What you are asked to do → Every record here must be copied exactly, except for the images it holds.
:: Entries shown ::
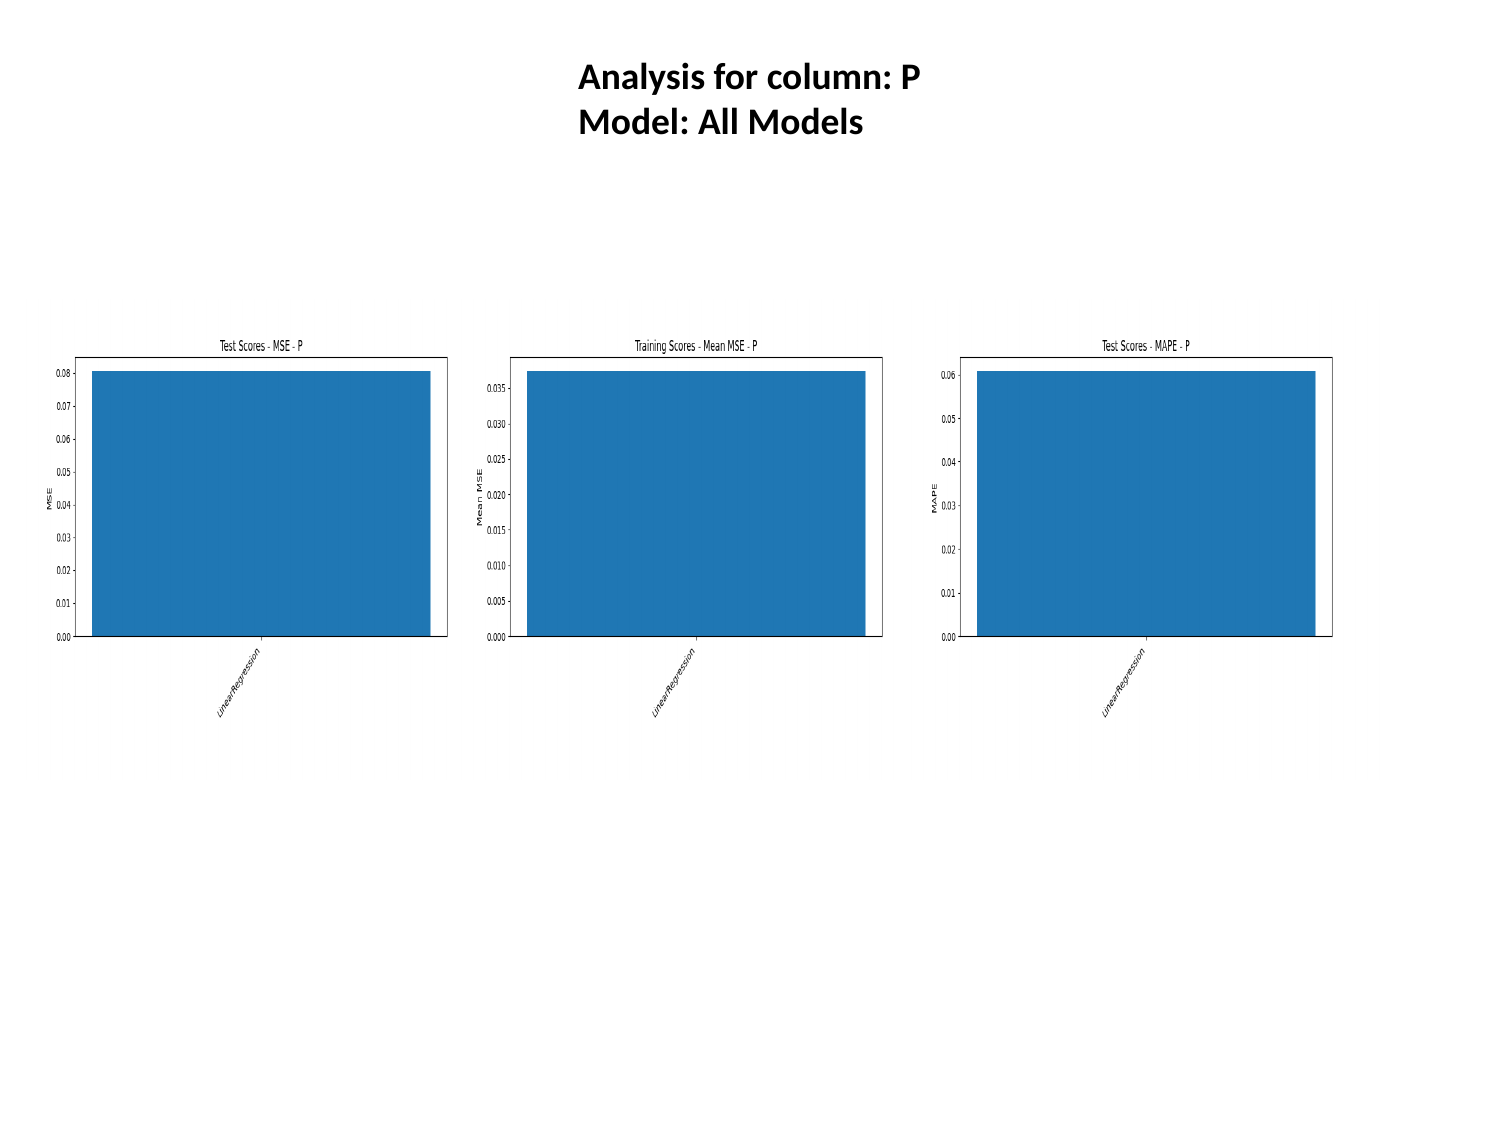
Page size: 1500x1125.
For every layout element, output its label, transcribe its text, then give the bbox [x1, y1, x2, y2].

text_box Analysis for column: P Model: All Models [563, 0, 937, 150]
picture [14, 299, 1381, 781]
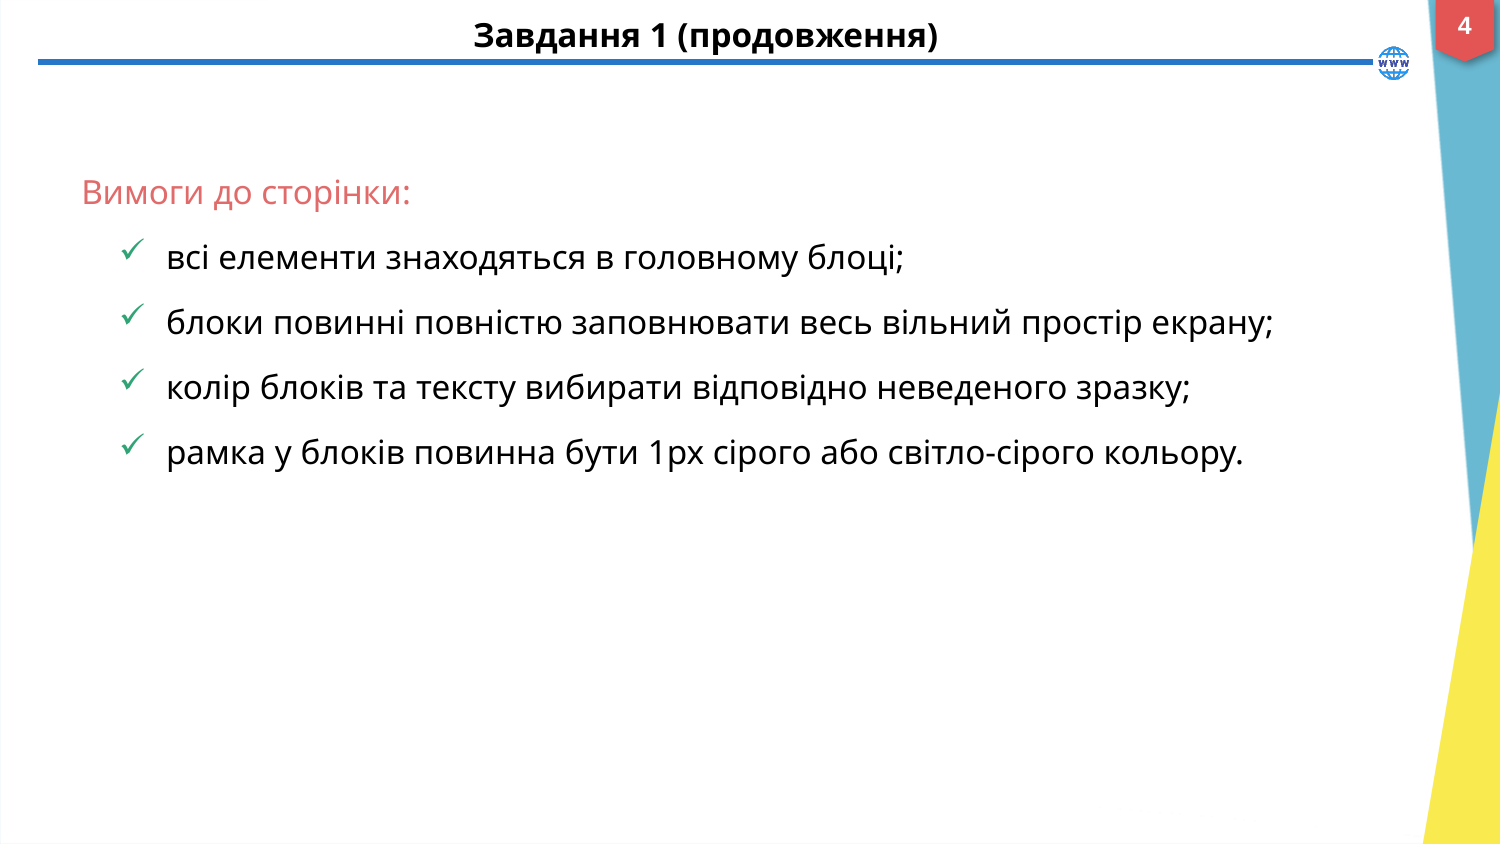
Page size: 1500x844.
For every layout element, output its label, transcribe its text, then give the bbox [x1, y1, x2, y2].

text_box Вимоги до сторінки: всі елементи знаходяться в головному блоці; блоки повинні повністю заповнювати весь вільний простір екрану; колір блоків та тексту вибирати відповідно неведеного зразку; рамка у блоків повинна бути 1px сірого або світло-сірого кольору. [66, 164, 1378, 479]
picture [0, 0, 1500, 844]
text_box 4 [1434, 0, 1496, 63]
title Завдання 1 (продовження) [51, 15, 1361, 62]
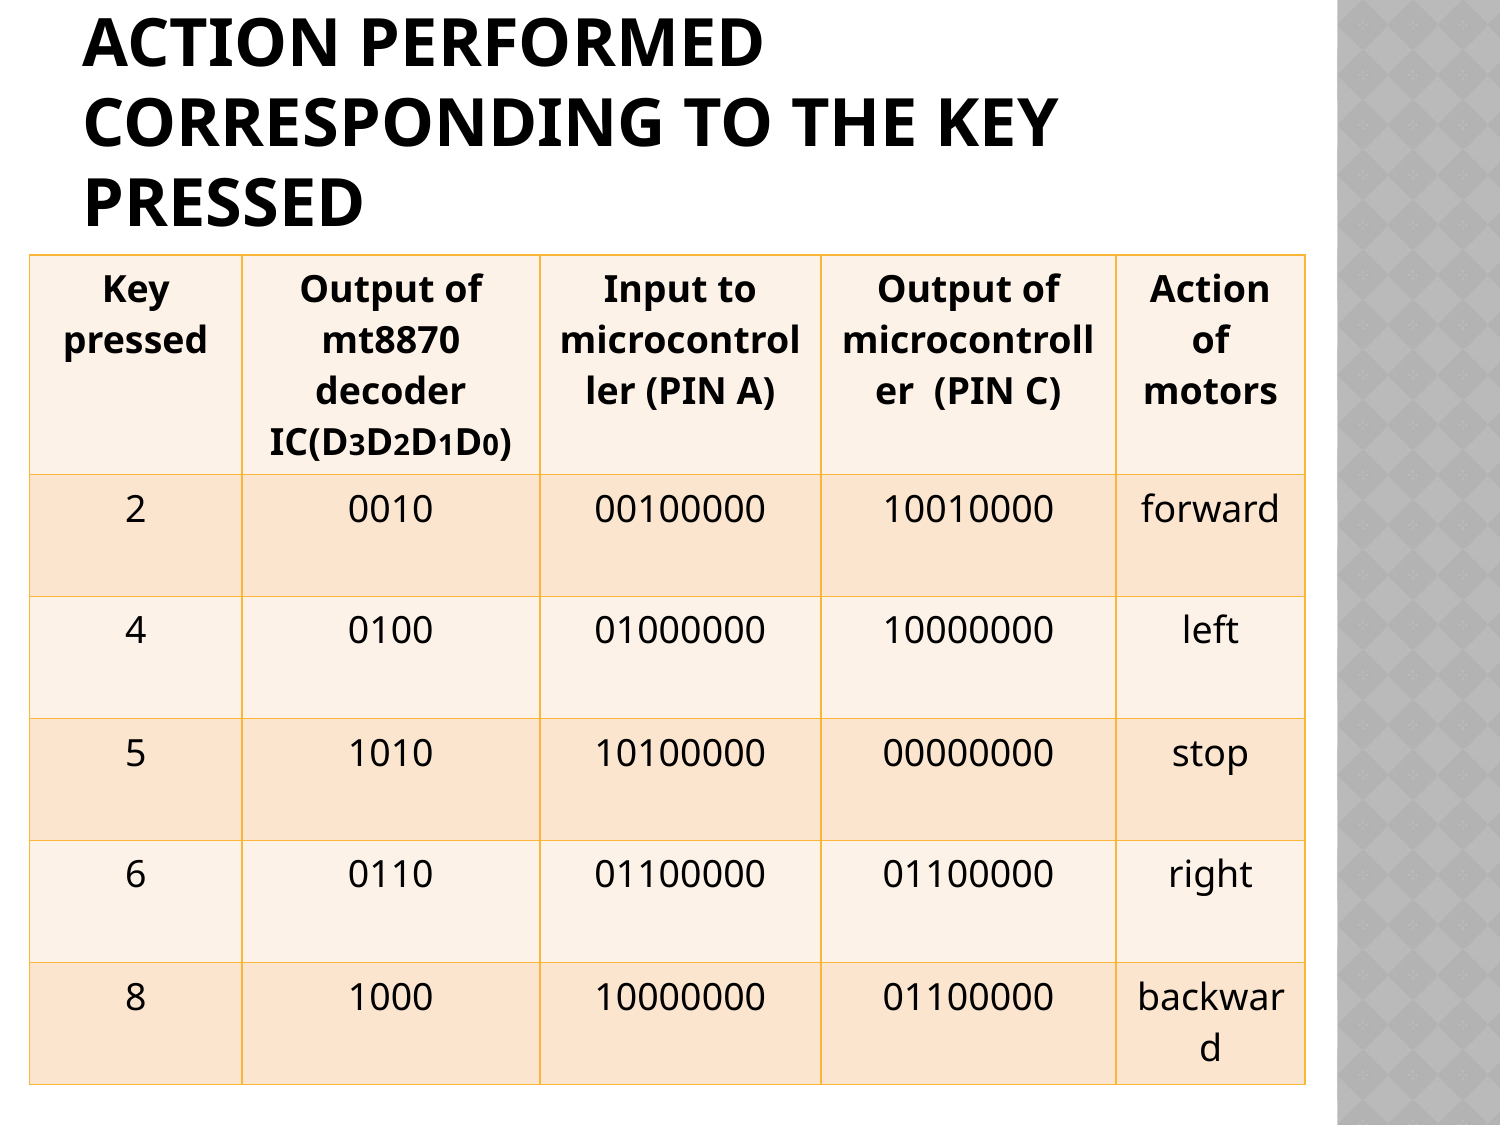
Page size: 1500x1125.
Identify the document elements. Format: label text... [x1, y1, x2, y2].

table_cell 10100000 [541, 719, 820, 840]
table_header Key pressed [30, 256, 241, 474]
table_cell 4 [30, 597, 241, 718]
table_cell 2 [30, 475, 241, 596]
table_cell 01000000 [541, 597, 820, 718]
table_cell 10000000 [541, 963, 820, 1084]
table_header Action of motors [1117, 256, 1304, 474]
table_header Output of mt8870 decoder IC(D3D2D1D0) [243, 256, 539, 474]
table_cell 0100 [243, 597, 539, 718]
table_cell stop [1117, 719, 1304, 840]
table_header Input to microcontroller (PIN A) [541, 256, 820, 474]
table_cell 5 [30, 719, 241, 840]
table_cell 1010 [243, 719, 539, 840]
table_cell 00100000 [541, 475, 820, 596]
table_cell 0110 [243, 841, 539, 962]
table_cell forward [1117, 475, 1304, 596]
table_header Output of microcontroller (PIN C) [822, 256, 1115, 474]
table_cell 6 [30, 841, 241, 962]
table_cell backward [1117, 963, 1304, 1084]
table_cell 00000000 [822, 719, 1115, 840]
table_cell 01100000 [822, 963, 1115, 1084]
table_cell 01100000 [822, 841, 1115, 962]
table_cell 10000000 [822, 597, 1115, 718]
table_cell 0010 [243, 475, 539, 596]
title Action performed corresponding to the key pressed [75, 52, 1263, 240]
table_cell 1000 [243, 963, 539, 1084]
table_cell 10010000 [822, 475, 1115, 596]
table_cell 01100000 [541, 841, 820, 962]
table_cell left [1117, 597, 1304, 718]
table_cell right [1117, 841, 1304, 962]
table_cell 8 [30, 963, 241, 1084]
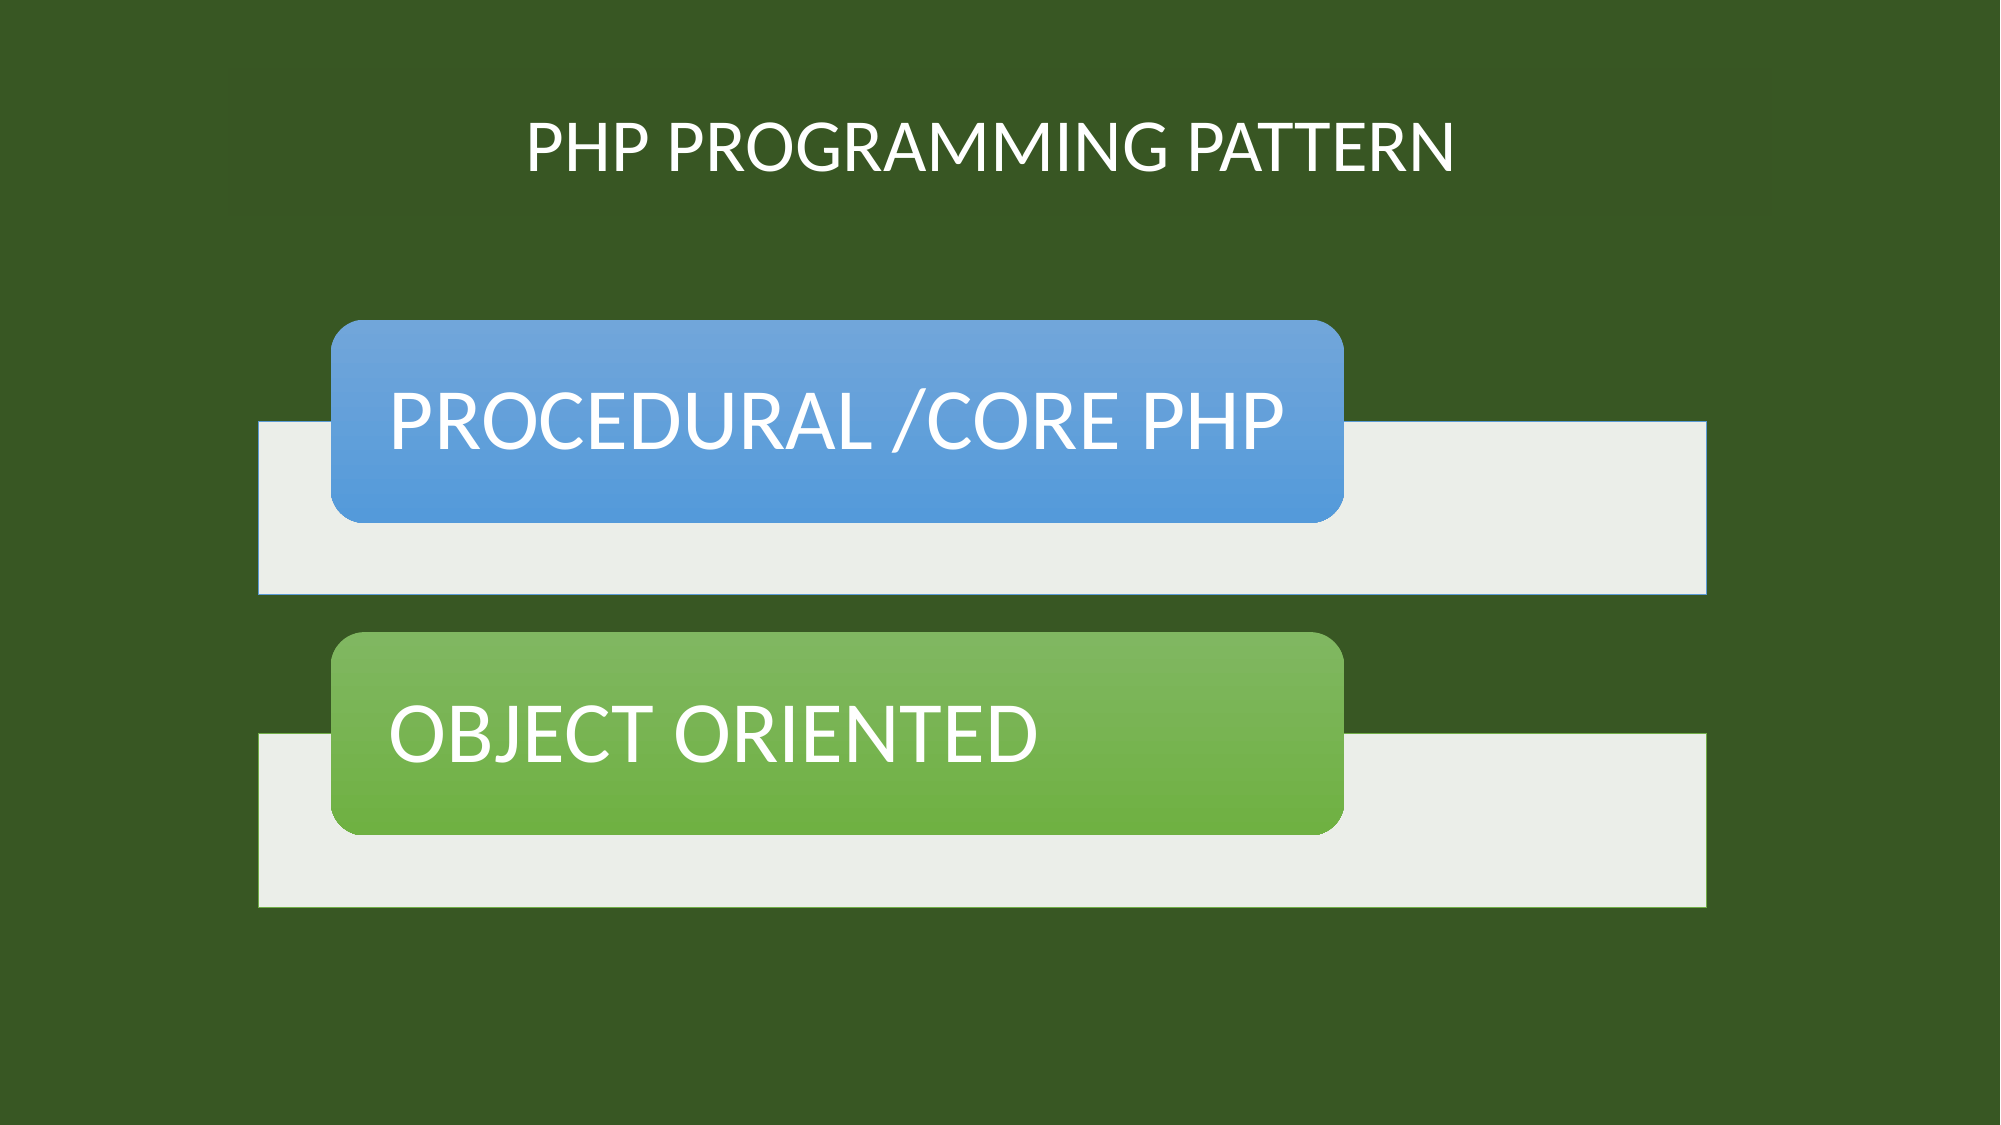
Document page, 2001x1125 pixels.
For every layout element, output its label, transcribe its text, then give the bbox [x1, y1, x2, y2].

text_box PHP PROGRAMMING PATTERN [228, 68, 1772, 216]
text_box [258, 287, 1707, 940]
:::
Solution to this task →
Page size: 1500x1125.
For every layout element, output its label, transcribe its text, then give the bbox [x1, y1, x2, y2].

text_box Analysis for column: P Model: All Models [563, 0, 937, 150]
picture [14, 299, 1381, 781]
Page size: 1500x844.
For every layout element, output its label, transcribe its text, then give the bbox [x1, y1, x2, y2].

text_box Вимоги до сторінки: всі елементи знаходяться в головному блоці; блоки повинні повністю заповнювати весь вільний простір екрану; колір блоків та тексту вибирати відповідно неведеного зразку; рамка у блоків повинна бути 1px сірого або світло-сірого кольору. [66, 164, 1378, 479]
picture [0, 0, 1500, 844]
text_box 4 [1434, 0, 1496, 63]
title Завдання 1 (продовження) [51, 15, 1361, 62]
Page size: 1500x1125.
Identify the document elements. Format: label text... [x1, y1, x2, y2].

table_cell 10100000 [541, 719, 820, 840]
table_header Key pressed [30, 256, 241, 474]
table_cell 4 [30, 597, 241, 718]
table_cell 2 [30, 475, 241, 596]
table_cell 01000000 [541, 597, 820, 718]
table_cell 10000000 [541, 963, 820, 1084]
table_header Action of motors [1117, 256, 1304, 474]
table_header Output of mt8870 decoder IC(D3D2D1D0) [243, 256, 539, 474]
table_cell 0100 [243, 597, 539, 718]
table_cell stop [1117, 719, 1304, 840]
table_header Input to microcontroller (PIN A) [541, 256, 820, 474]
table_cell 5 [30, 719, 241, 840]
table_cell 1010 [243, 719, 539, 840]
table_cell 00100000 [541, 475, 820, 596]
table_cell 0110 [243, 841, 539, 962]
table_cell forward [1117, 475, 1304, 596]
table_header Output of microcontroller (PIN C) [822, 256, 1115, 474]
table_cell 6 [30, 841, 241, 962]
table_cell backward [1117, 963, 1304, 1084]
table_cell 00000000 [822, 719, 1115, 840]
table_cell 01100000 [822, 963, 1115, 1084]
table_cell 01100000 [822, 841, 1115, 962]
table_cell 10000000 [822, 597, 1115, 718]
table_cell 0010 [243, 475, 539, 596]
title Action performed corresponding to the key pressed [75, 52, 1263, 240]
table_cell 1000 [243, 963, 539, 1084]
table_cell 10010000 [822, 475, 1115, 596]
table_cell 01100000 [541, 841, 820, 962]
table_cell left [1117, 597, 1304, 718]
table_cell right [1117, 841, 1304, 962]
table_cell 8 [30, 963, 241, 1084]
Document page, 2001x1125 pixels.
For every layout element, output its label, transcribe its text, then give the bbox [x1, y1, x2, y2].

text_box PHP PROGRAMMING PATTERN [228, 68, 1772, 216]
text_box [258, 287, 1707, 940]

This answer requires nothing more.